In 1974, she joined in the post-excavation processing of the great mass of archaeological materials unearthed during the stabilisation of York Minster, becoming a full-time research fellow in 1976.[8] In the words of her biographer, these consisted of "rooms full of documents, soil samples, pieces of pottery and bone, 3,000 photographs, chunks of carved stonework and even one large block of dirt weighing several tonnes." She brought these to publication as the first volume of the York Minster materials and also, in 1992, became a director of the Yorkshire Architectural & York Archaeological Society.[1][11][12] After this Swinbank returned to her former interests on the vallum of Hadrian's Wall, which, with the assistance of David Breeze, she published in the late 2000s.[1]

Personal life and death

Brenda Swinbank was born on 2 February 1929, in Ackworth, West Yorkshire, the youngest of five siblings.[3] She married Peter Heywood, a teacher and colleague at the Friends' School in Ackworth, with whom she had two sons and a daughter who died.[1] Following Peter's death from prostate cancer in 2010, Swinbank moved to London to be closer to her sons,[3] one of whom, Jeremy Heywood, was the Cabinet Secretary and Head of the Civil Service.[13] By 2017, Swinbank was living with dementia; Swinbank's daughter-in-law, Suzanne Heywood, wrote a biography of her life based on Swinbank's own writings along with recollections from Swinbank's friends and colleagues.[3]
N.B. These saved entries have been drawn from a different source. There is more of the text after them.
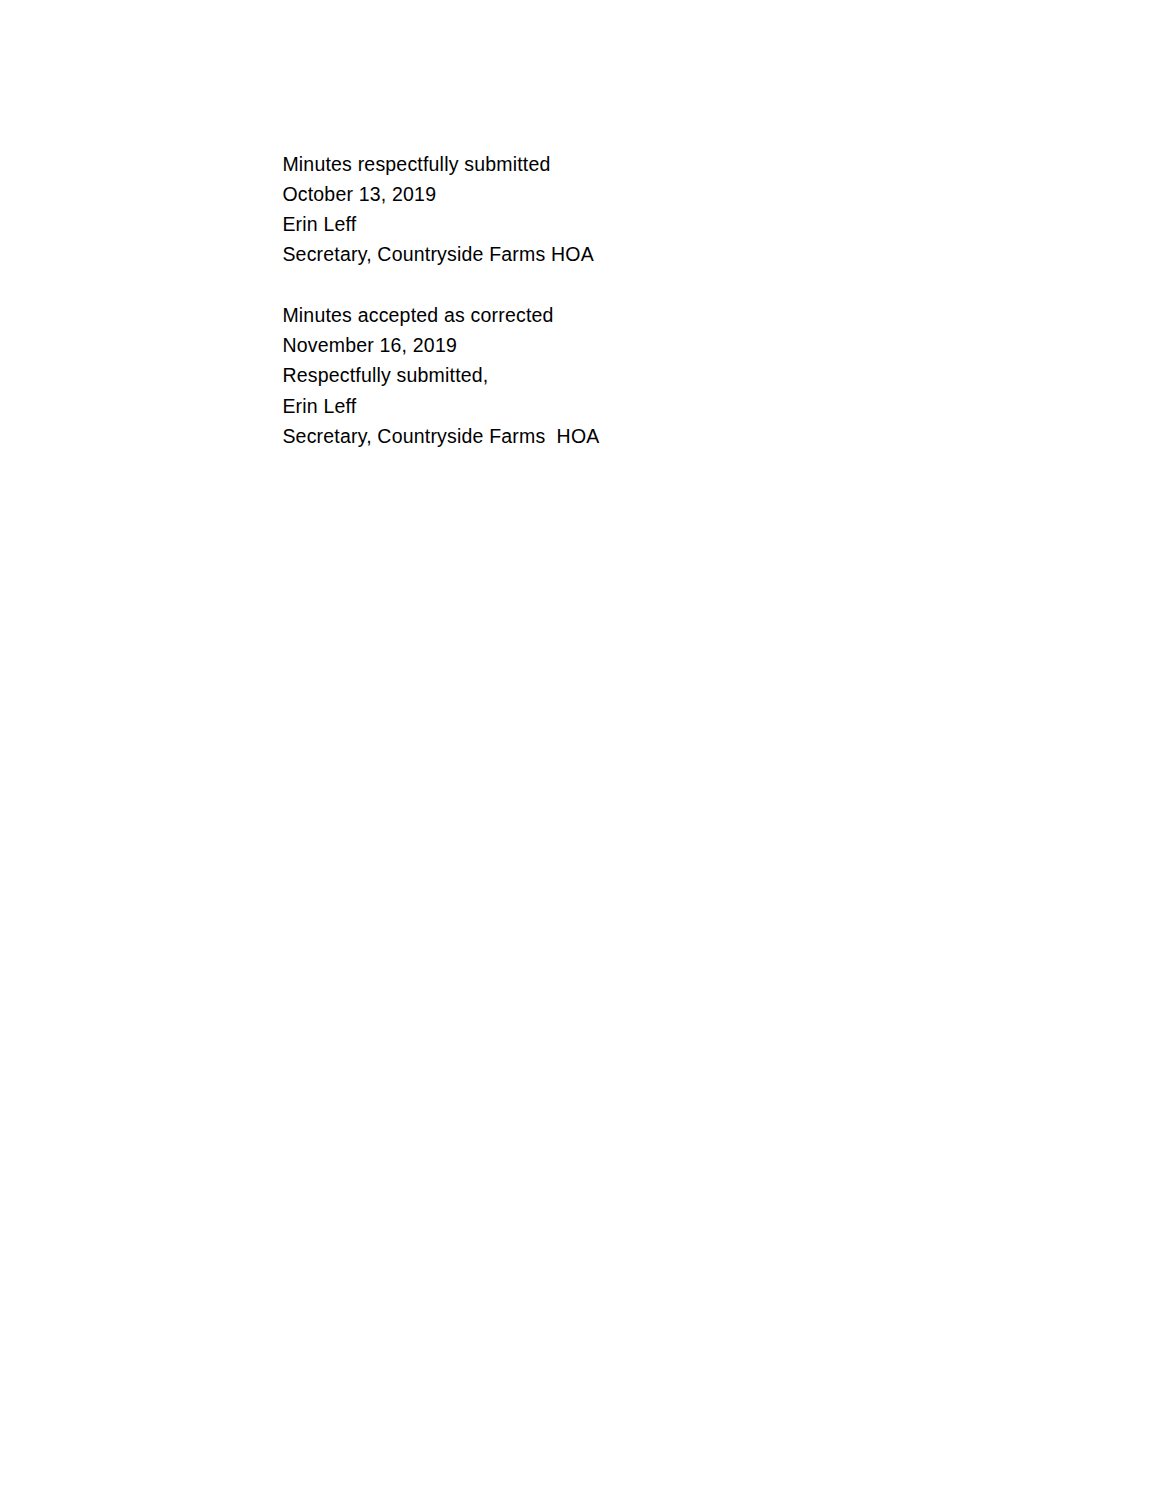Minutes respectfully submitted
October 13, 2019
Erin Leff
Secretary, Countryside Farms HOA
Minutes accepted as corrected
November 16, 2019
Respectfully submitted,
Erin Leff
Secretary, Countryside Farms HOA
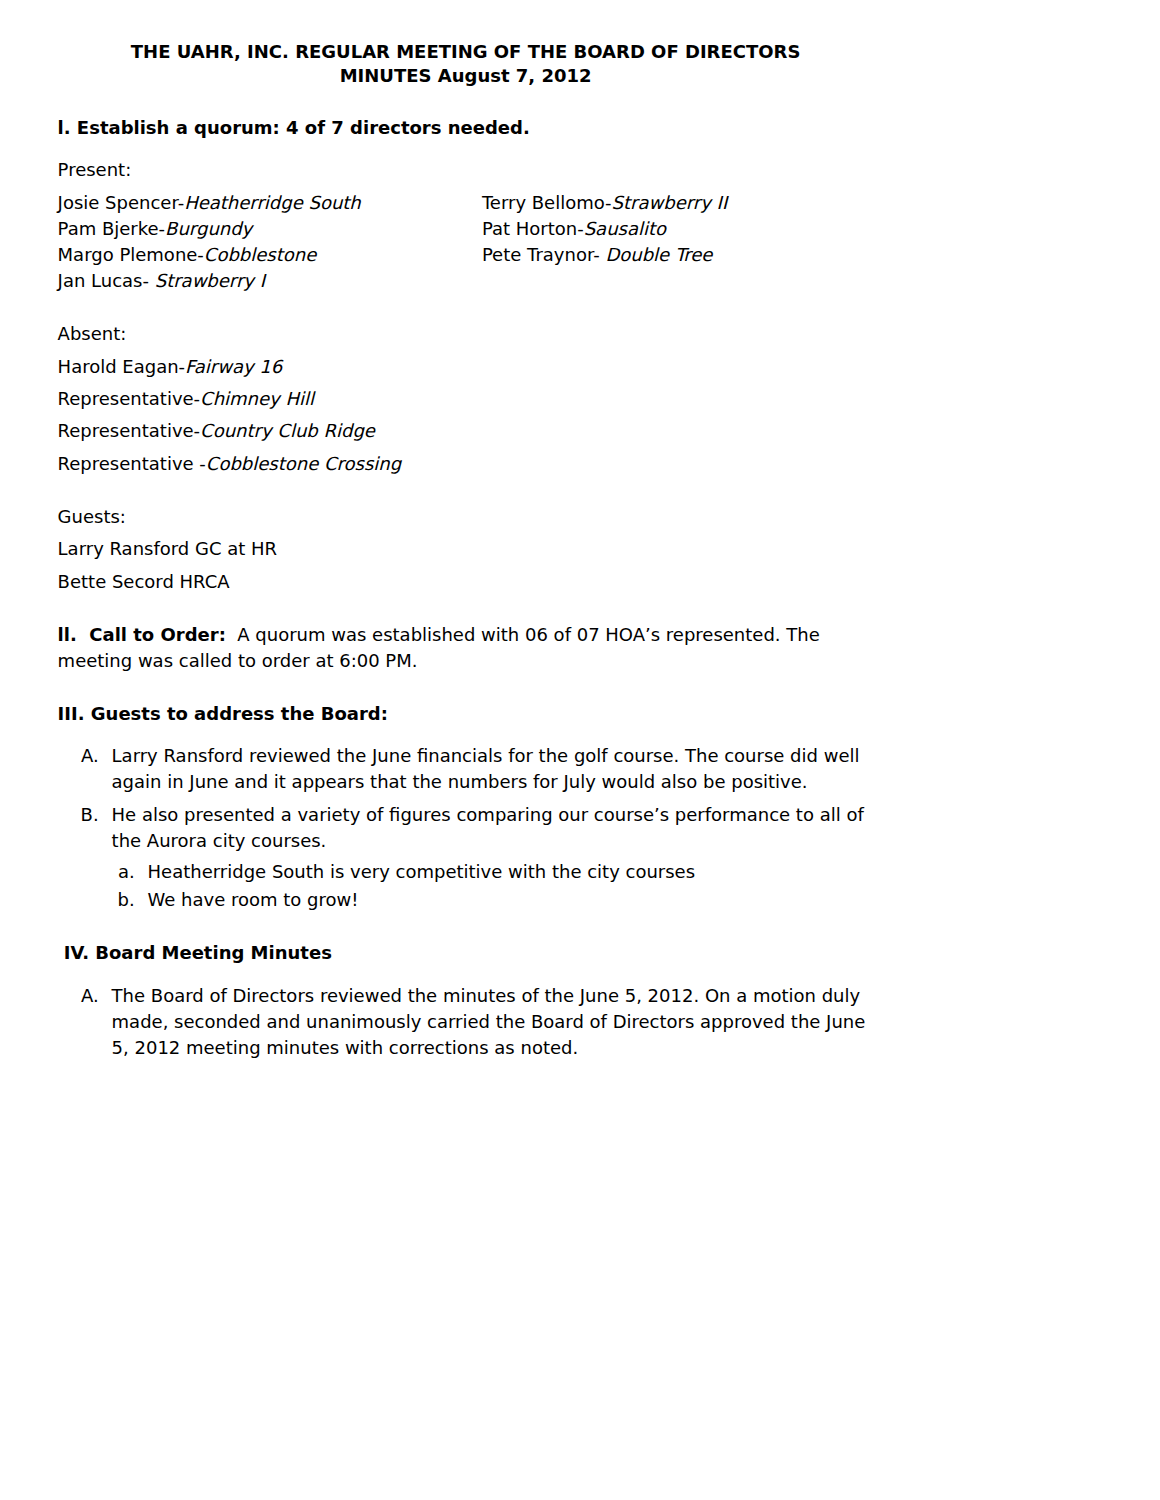THE UAHR, INC. REGULAR MEETING OF THE BOARD OF DIRECTORS
MINUTES August 7, 2012
l. Establish a quorum: 4 of 7 directors needed.
Present:
Josie Spencer-Heatherridge South Terry Bellomo-Strawberry II
Pam Bjerke-Burgundy Pat Horton-Sausalito
Margo Plemone-Cobblestone Pete Traynor- Double Tree
Jan Lucas- Strawberry I
Absent:
Harold Eagan-Fairway 16
Representative-Chimney Hill
Representative-Country Club Ridge
Representative -Cobblestone Crossing
Guests:
Larry Ransford GC at HR
Bette Secord HRCA
ll. Call to Order: A quorum was established with 06 of 07 HOA’s represented. The meeting was called to order at 6:00 PM.
III. Guests to address the Board:
Larry Ransford reviewed the June financials for the golf course. The course did well again in June and it appears that the numbers for July would also be positive.
He also presented a variety of figures comparing our course’s performance to all of the Aurora city courses.
Heatherridge South is very competitive with the city courses
We have room to grow!
IV. Board Meeting Minutes
The Board of Directors reviewed the minutes of the June 5, 2012. On a motion duly made, seconded and unanimously carried the Board of Directors approved the June 5, 2012 meeting minutes with corrections as noted.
Swinbank died from complications of Alzheimer's disease on 20 December 2022, at the age of 93.[14] She was survived by her son, Simon, and her six grandchildren.[15]

Legacy

Swinbank's notes from her survey of the vallum have been used by researchers at Newcastle University as part of WallCAP to undertake further research at Heddon-on-the-Wall.[16]

TrowelBlazers, an organisation dedicated to increasing the representation of women in archaeology, including through publishing biographies on their website, have included Swinbank as a notable figure for her contributions to the study of Hadrian's Wall and York Minster. It is noted, however, that Swinbank was hindered by her inability to focus more on archaeology, and her work has ultimately not received much recognition beyond those specialising in Hadrian's Wall.[17]